The inquest heard Christopher was part of a group of friends from Mountain Ash Comprehensive School who arranged to go to a site known as the ‘red bridge’ after finishing lessons that day.

Christopher was seen to remove his top, glasses and sliders before standing on the ledge – throwing stones with two other boys to ascertain how deep the water was.

Killian Haslam, now 18, told the hearing how the boy who cannot be named for legal reasons asked whether he should push Christopher into the water in a “jokey way”.

Another witness, Isabella Watts, now 18, said the boy had “pushed him in”, with his hands going into the middle of Christopher’s back.

But giving evidence, the boy insisted that he “fell into him” after moving quickly across wet and slippery ground from the bridge to the ledge.


When asked by Michael Mansfield KC, representing Christopher’s mother Alina Joseph, whether he had apologised to her for what happened, the boy replied: “No, because I didn’t push him in.”

Three of the teenage boys and one teenage girl jumped in to try to rescue Christopher after he began shouting for help.

Witnesses described how Christopher was panicking and pulling the boys – Killian Haslam, a 17-year-old boy, and the boy accused of pushing Christopher into the river – down as they tried to pull him to safety.

Millie Morgan, now 18, then jumped in and went underneath the surface to look for Christopher but told the inquest the water was “too muddy to see anything”.

The inquest heard how South Wales Police were initially told by witnesses that Christopher had fallen into the water, with no indication of any push or slip.

However, Detective Chief Inspector Matt Powell said rumours then began circulating that Christopher had been pushed and the witnesses were all re-interviewed.

South Wales Police later passed a file of evidence to the Crown Prosecution Service (CPS) to consider bringing charges.

In July 2020, the CPS announced that it was not in the public interest to prosecute the boy for allegedly pushing Christopher into the river during a “foolish prank”.

It said there was no “public interest” to bring a manslaughter case, despite “evidence to support a prosecution”.

Christopher’s mother accused the CPS and South Wales Police of institutional racism, claiming the decision would have be different if her son was white.

Judicial review

In June 2021, the family considered launching a private prosecution against the boy alleged to have pushed Christopher into the river.

They won the right to a judicial review of the decision not to prosecute the boy.

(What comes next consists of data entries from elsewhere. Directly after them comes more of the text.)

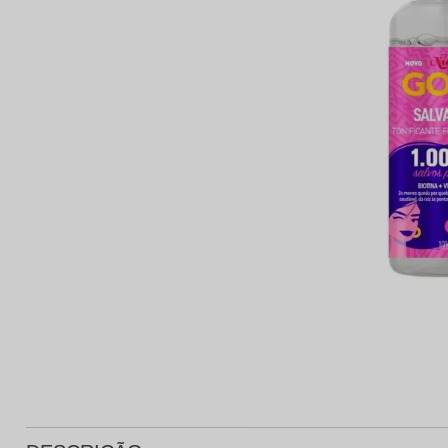
Protetor Solar
Tratamento Oral
P
Tônico e Adstringente`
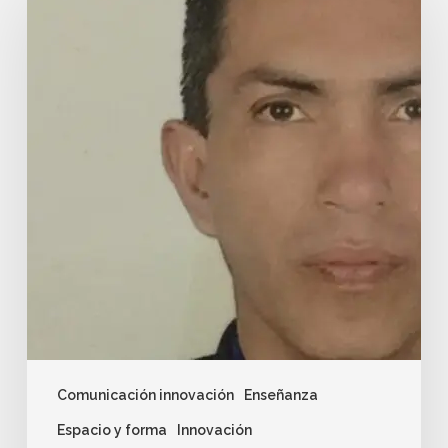
Comunicación innovación
Enseñanza
Espacio y forma
Innovación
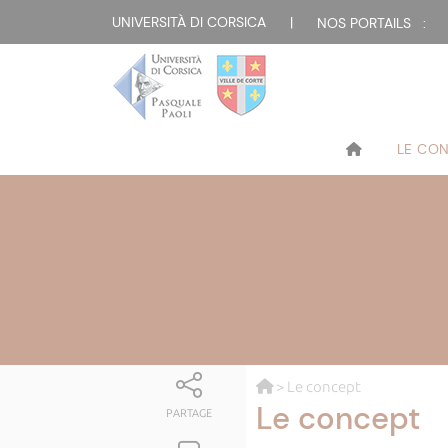
UNIVERSITÀ DI CORSICA
|
NOS PORTAILS :
LE CO
> Le concept
Le concept
PARTAGE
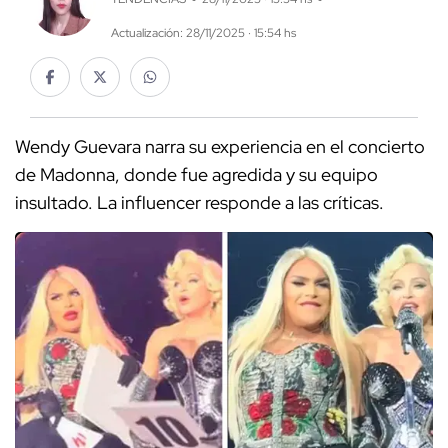
Actualización: 28/11/2025 · 15:54 hs
Wendy Guevara narra su experiencia en el concierto
de Madonna, donde fue agredida y su equipo
insultado. La influencer responde a las críticas.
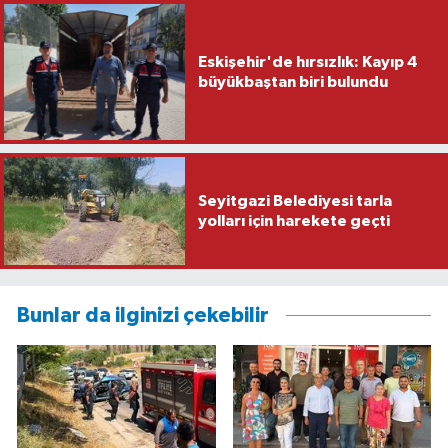
Eskişehir'de hırsızlık: Kayıp 4
büyükbaştan biri bulundu
Seyitgazi Belediyesi tarla
yolları için harekete geçti
Bunlar da ilginizi çekebilir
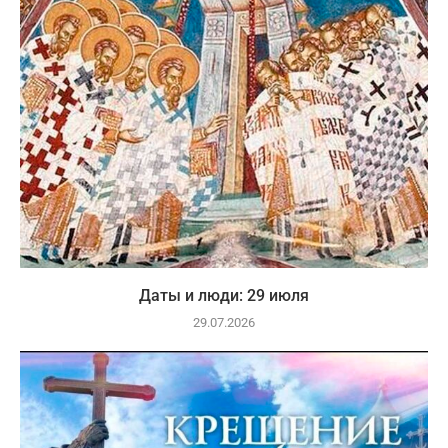
Даты и люди: 29 июля
29.07.2026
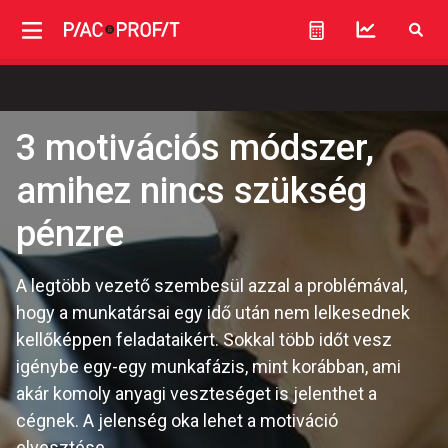
3 motivációs módszer,
amihez nincs szükség
pénzre
A legtöbb vezető szembesül azzal a problémával,
hogy a munkatársai egy idő után nem lelkesednek
kellőképpen feladataikért. Sokkal több időt vesz
igénybe egy-egy munkafázis, mint korábban, ami
akár komoly anyagi veszteséget is jelenthet a
cégnek. A jelenség oka lehet a motiváció
elvesztése.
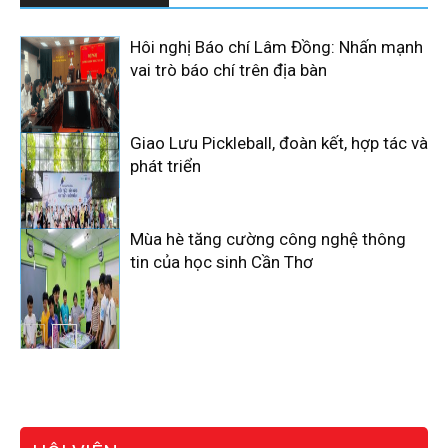
Hôi nghị Báo chí Lâm Đồng: Nhấn mạnh
vai trò báo chí trên địa bàn
Giao Lưu Pickleball, đoàn kết, hợp tác và
phát triển
Mùa hè tăng cường công nghệ thông
tin của học sinh Cần Thơ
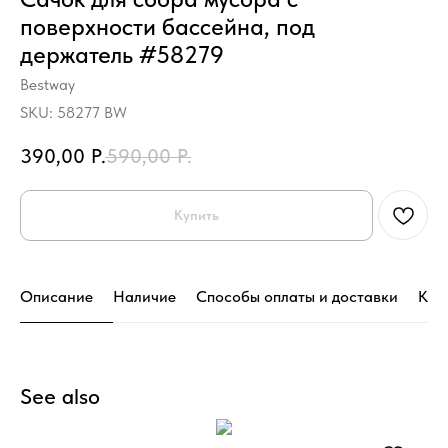
поверхности бассейна, под
держатель #58279
Bestway
SKU:
58277 BW
390,00
Р.
590,00
Р.
Купить
Описание
Наличие
Способы оплаты и доставки
Кон
See also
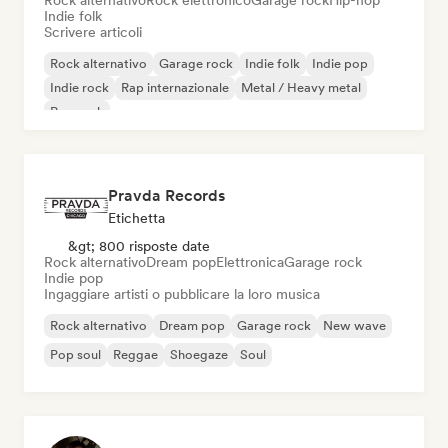
Rock alternativo
Rock elettronico
Garage rock
Hip-hop
Indie folk
Scrivere articoli
Rock alternativo
Garage rock
Indie folk
Indie pop
Indie rock
Rap internazionale
Metal / Heavy metal
Pop rock
Pravda Records
Etichetta
&gt; 800 risposte date
Rock alternativo
Dream pop
Elettronica
Garage rock
Indie pop
Ingaggiare artisti o pubblicare la loro musica
Rock alternativo
Dream pop
Garage rock
New wave
Pop soul
Reggae
Shoegaze
Soul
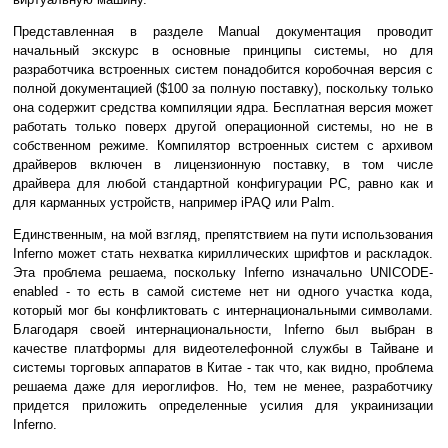
Представленная в разделе Manual документация проводит
начальный экскурс в основные принципы системы, но для
разработчика встроенных систем понадобится коробочная версия с
полной документацией ($100 за полную поставку), поскольку только
она содержит средства компиляции ядра. Бесплатная версия может
работать только поверх другой операционной системы, но не в
собственном режиме. Компилятор встроенных систем с архивом
драйверов включен в лицензионную поставку, в том числе
драйвера для любой стандартной конфигурации PC, равно как и
для карманных устройств, например iPAQ или Palm.
Единственным, на мой взгляд, препятствием на пути использования
Inferno может стать нехватка кириллических шрифтов и раскладок.
Эта проблема решаема, поскольку Inferno изначально UNICODE-
enabled - то есть в самой системе нет ни одного участка кода,
который мог бы конфликтовать с интернациональными символами.
Благодаря своей интернациональности, Inferno был выбран в
качестве платформы для видеотелефонной службы в Тайване и
системы торговых аппаратов в Китае - так что, как видно, проблема
решаема даже для иероглифов. Но, тем не менее, разработчику
придется приложить определенные усилия для украинизации
Inferno.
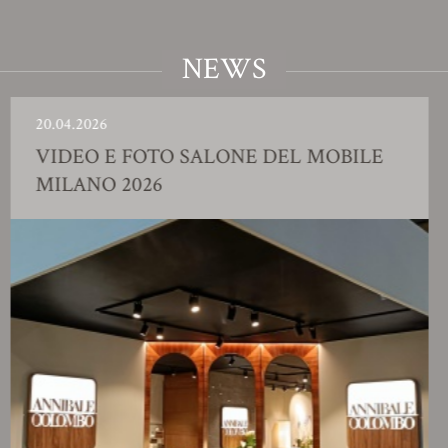
NEWS
04.2026
23.
IDEO E FOTO SALONE DEL MOBILE
S
ILANO 2026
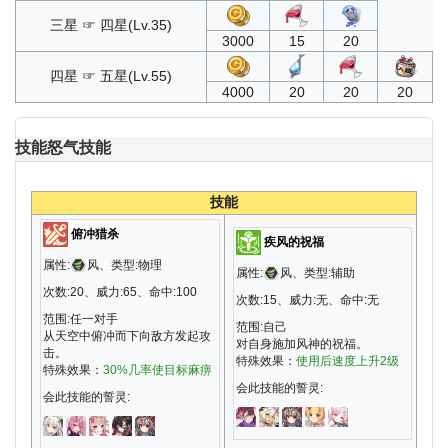
三星 ☞ 四星(Lv.35)
3000
15
20
四星 ☞ 五星(Lv.55)
4000
20
20
20
技能
怒气技能
技能
俯冲猎杀
疾风的祝福
属性:
风、类型:物理
属性:
风、类型:辅助
次数:20、威力:65、命中:100
次数:15、威力:无、命中:无
范围:任一对手
范围:自己
从天空中俯冲而下向敌方发起攻
对自身施加风神的祝福。
击。
特殊效果：
使用后速度上升2级
特殊效果：
30%几率使目标麻痹
会此技能的誓灵:
会此技能的誓灵:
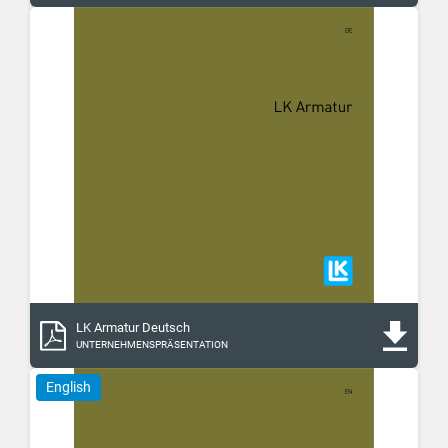
LK Armatur Deutsch
UNTERNEHMENSPRÄSENTATION
English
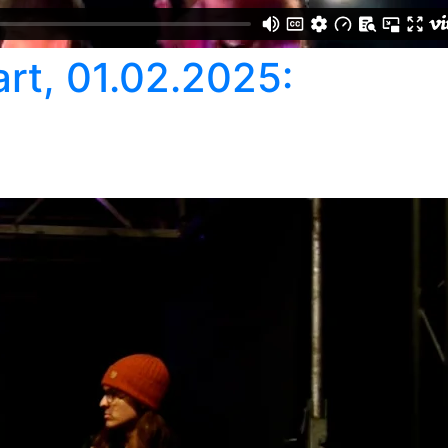
rt, 01.02.2025:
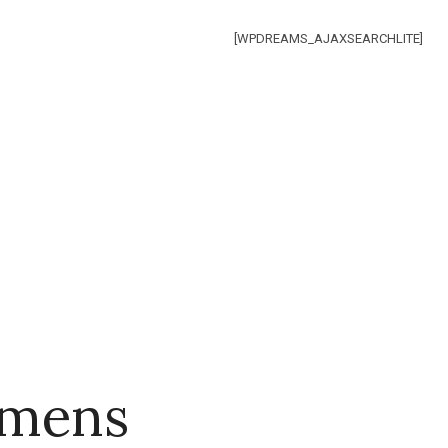
[WPDREAMS_AJAXSEARCHLITE]
emens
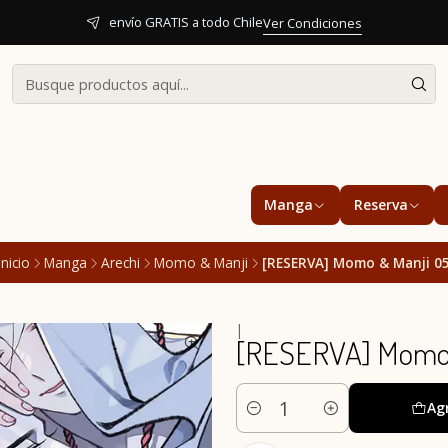
envío GRATIS a todo Chile
Ver Condiciones
Manga
Reserva
Inicio
Manga
Arechi
Momo & Manji
[RESERVA] Momo & Manji 0
|
[RESERVA] Momo 
Ag
Cantidad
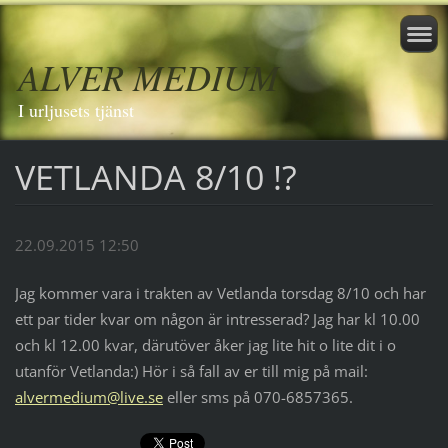
ALVER MEDIUM
I urljusets tjänst
VETLANDA 8/10 !?
22.09.2015 12:50
Jag kommer vara i trakten av Vetlanda torsdag 8/10 och har
ett par tider kvar om någon är intresserad? Jag har kl 10.00
och kl 12.00 kvar, därutöver åker jag lite hit o lite dit i o
utanför Vetlanda:) Hör i så fall av er till mig på mail:
alvermedium@live.se
eller sms på 070-6857365.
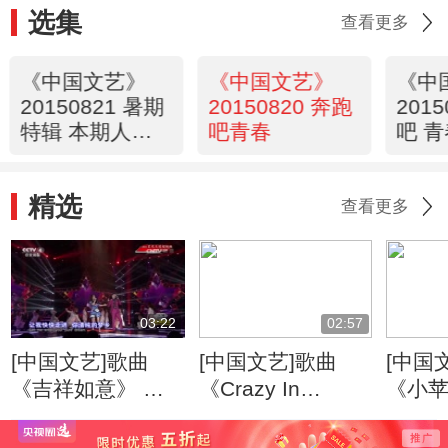
选集
查看更多
《中国文艺》
《中国文艺》
《中
20150821 暑期
20150820 奔跑
201
特辑 本期人物
吧青春
吧 
——青年歌手
王二妮
精选
查看更多
03:22
02:57
[中国文艺]歌曲
[中国文艺]歌曲
[中国
《吉祥如意》 演
《Crazy In
《小苹
唱：凤凰传奇
Love》 演唱：金
唱：
美儿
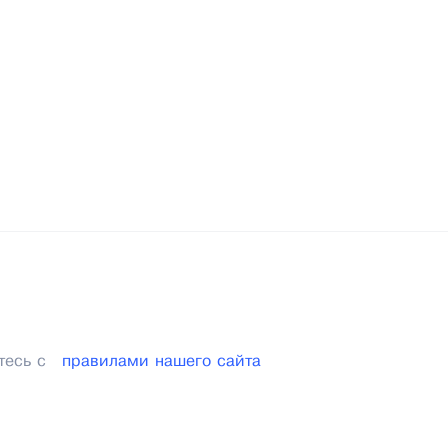
тесь с
правилами нашего сайта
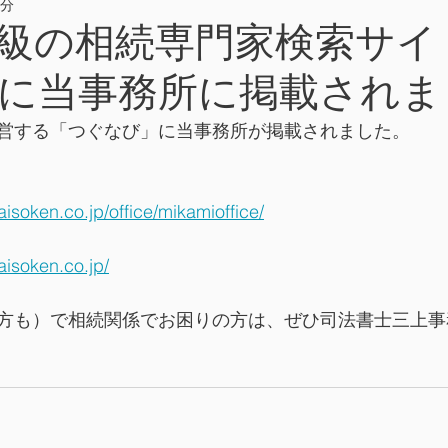
1分
級の相続専門家検索サイ
に当事務所に掲載されま
営する「つぐなび」に当事務所が掲載されました。
aisoken.co.jp/office/mikamioffice/
aisoken.co.jp/
方も）で相続関係でお困りの方は、ぜひ司法書士三上事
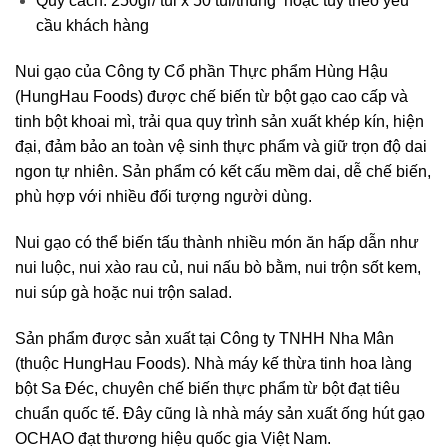
Quy cách: 250
gr/ túi x 50 túi/thùng hoặc tùy theo yêu
cầu khách hàng
Nui gạo của Công ty Cổ phần Thực phẩm Hùng Hậu
(HungHau Foods) được chế biến từ bột gạo cao cấp và
tinh bột khoai mì, trải qua quy trình sản xuất khép kín, hiện
đại, đảm bảo an toàn vệ sinh thực phẩm và giữ trọn độ dai
ngon tự nhiên. Sản phẩm có kết cấu mềm dai, dễ chế biến,
phù hợp với nhiều đối tượng người dùng.
Nui gạo có thể biến tấu thành nhiều món ăn hấp dẫn như
nui luộc, nui xào rau củ, nui nấu bò bằm, nui trộn sốt kem,
nui súp gà hoặc nui trộn salad.
Sản phẩm được sản xuất tại Công ty TNHH Nha Mân
(thuộc HungHau Foods). Nhà máy kế thừa tinh hoa làng
bột Sa Đéc, chuyên chế biến thực phẩm từ bột đạt tiêu
chuẩn quốc tế. Đây cũng là nhà máy sản xuất ống hút gạo
OCHAO đạt thương hiệu quốc gia Việt Nam.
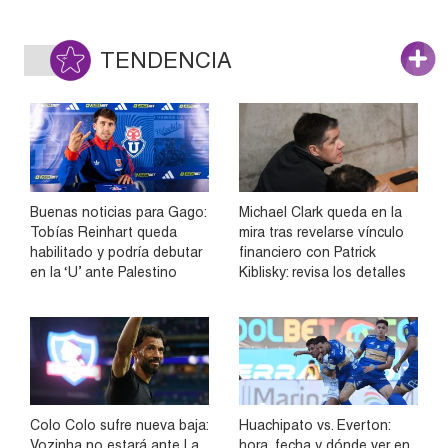
TENDENCIA
Buenas noticias para Gago:
Michael Clark queda en la
Tobías Reinhart queda
mira tras revelarse vínculo
habilitado y podría debutar
financiero con Patrick
en la ‘U’ ante Palestino
Kiblisky: revisa los detalles
Colo Colo sufre nueva baja:
Huachipato vs. Everton:
Vozinha no estará ante La
hora, fecha y dónde ver en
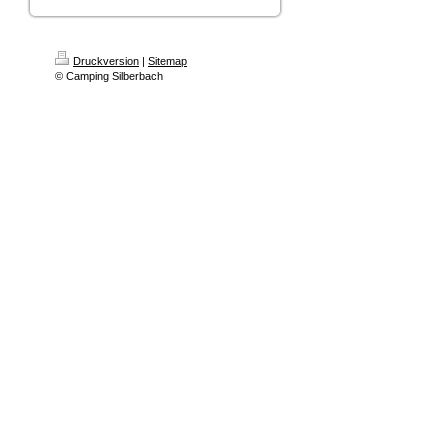
Druckversion
|
Sitemap
© Camping Silberbach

However, following a hearing in January 2022, judges at the High Court dismissed the application.

During the inquest, Ms Joseph described racist abuse her family had suffered since moving from London to Wales in the years before Christopher died.

Incidents allegedly included letters of racial hatred through the post, members of the family being beaten, Christopher being urinated on, and being physically dragged by his neck by the mother of another child.

Ms Joseph paid tribute to her son as a keen footballer who was “not only a cheeky boy but also very loving, caring passionate and very protective”.

Detective Chief Inspector Matt Powell, the senior investigating officer, was asked whether racism played a role in Christopher’s death.

He replied: “Neither I or my team uncovered any evidence that racism played a role.”

Mr Powell said there was no evidence that Christopher was “bullied or encouraged to enter the water”, describing how he was “very well respected” by the children who he was “good friends” with.

He claimed there had been inaccurate reporting of the death in media reports and on social media, which included descriptions of the boy alleged to have pushed Christopher as a “killer or murderer”.

The senior officer said a social media campaign linked Christopher’s death to “the terrible murder of Stephen Lawrence”, with such comments affecting the children who were present at the river and their families.

At times, the family of the boy alleged to have pushed Christopher were moved from the area and police safeguarding measures were put in place to protect them and their home.

The inquest into Christopher’s death began on January 8, 2024.